Ankita began her clinical career in 2010 as a Diagnostic Medical Sonographer in Edmonton, Canada. In 2016, she relocated to the UK, where she contributed to London’s diagnostic health sector while collaborating with international device manufacturers in developing Point of Care Ultrasound (POCUS) devices. She also worked as a Research Sonographer with Intelligent Ultrasound, supporting the clinical validation of AI-based sonography software to standardise antenatal screening. In 2018, Ankita was recognised for her contributions to the digital health sector and endorsed by Tech Nation under the “Exceptional Talent” category, which led to her being awarded the UK Home Office’s prestigious Exceptional Talent Visa.
Alongside her clinical role as lead Consultant Sonographer, overseeing 11 Sonography clinics, Ankita continued to pursue her academic interests. She earned an MSc with Distinction in Sexual and Reproductive Medicine from the University of South Wales, followed by a second MSc in Translational Health Sciences from the University of Oxford. Her MSc research, which focused on menstrual health and hygiene policy in India, deepened her interest in the role of ASHA workers within the Indian healthcare system.
Ankita’s DPhil research forms part of the SMARThealth Pregnancy programme led by Professor Jane Hirst in India. Her work addresses the practical challenges faced by frontline health workers (ASHAs) through the responsible development and application of LLMs. Specifically, she investigates how an LLM-powered chatbot, SMARThealth GPT, can deliver timely, clinically validated, and context-sensitive maternal health information to ASHA workers.

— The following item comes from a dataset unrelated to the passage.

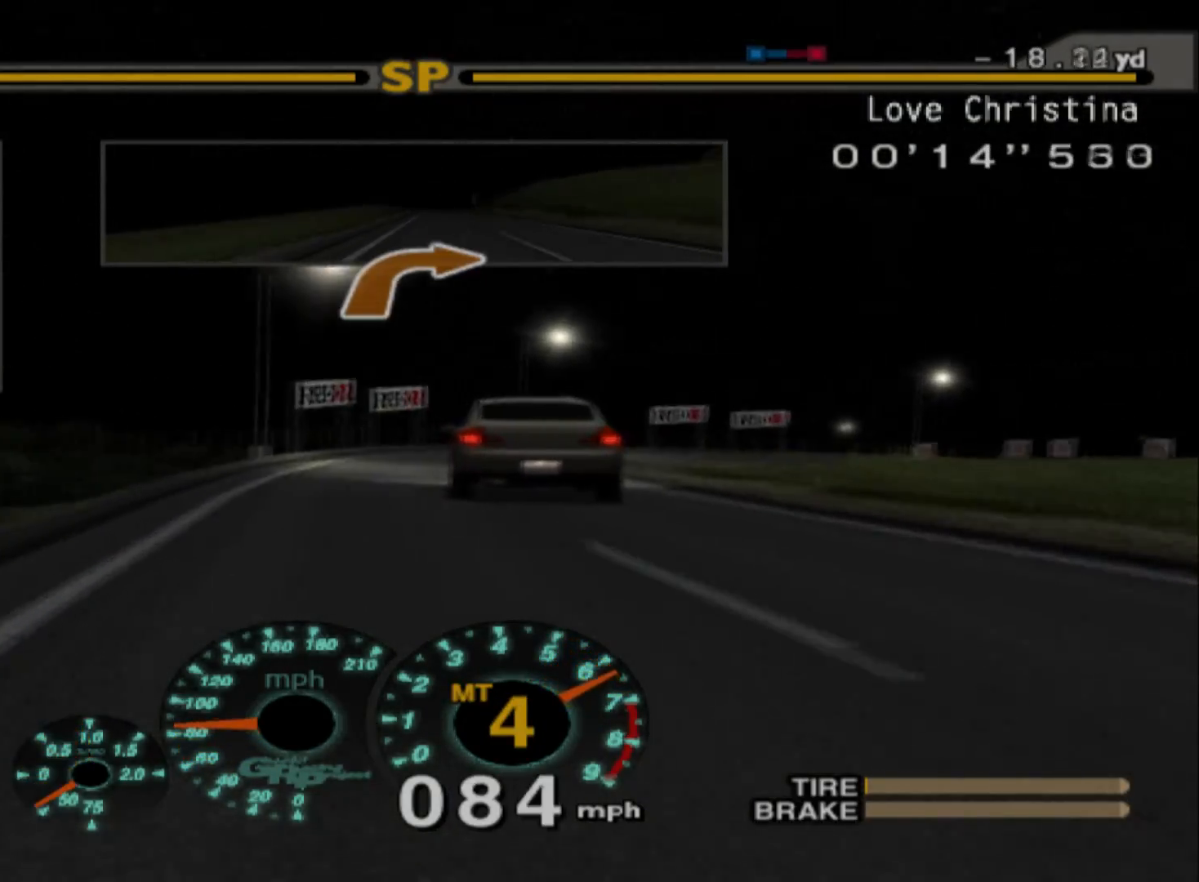
{"buttons": ["L2"], "left_stick": "right"}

As part of this research, she led nearly nine months of fieldwork in India, including contextual inquiry, user needs analysis, and clinical validation through innovative video-based user testing, contributing practical human factors insights to guide the chatbot’s design and evaluation.
Ankita has been invited to speak and serve as a judge at major international medical conferences, including FOGSI, RCOG and ARMSCON. Her broader research interests span creative dissemination methods such as message-driven filmmaking, creative qualitative research methods, the application of AI and LLMs in healthcare and education, equitable access to women’s healthcare, sexual and reproductive health education, and strategic digital innovation.
Ankita serves as an AI Ambassador for the Oxford AI and ML Competency Centre and continues to explore how emerging technologies can be designed to serve real human needs, supporting care, learning, and access across diverse settings. She welcomes opportunities for speaking, teaching, and collaboration focused on AI in healthcare and education, point-of-care sonography, and the human-centred design of large language models. Her long-term vision is to build intelligent, compassionate tools that promote equitable access to healthcare and education, empower marginalised communities, and amplify the voices too often excluded from digital futures.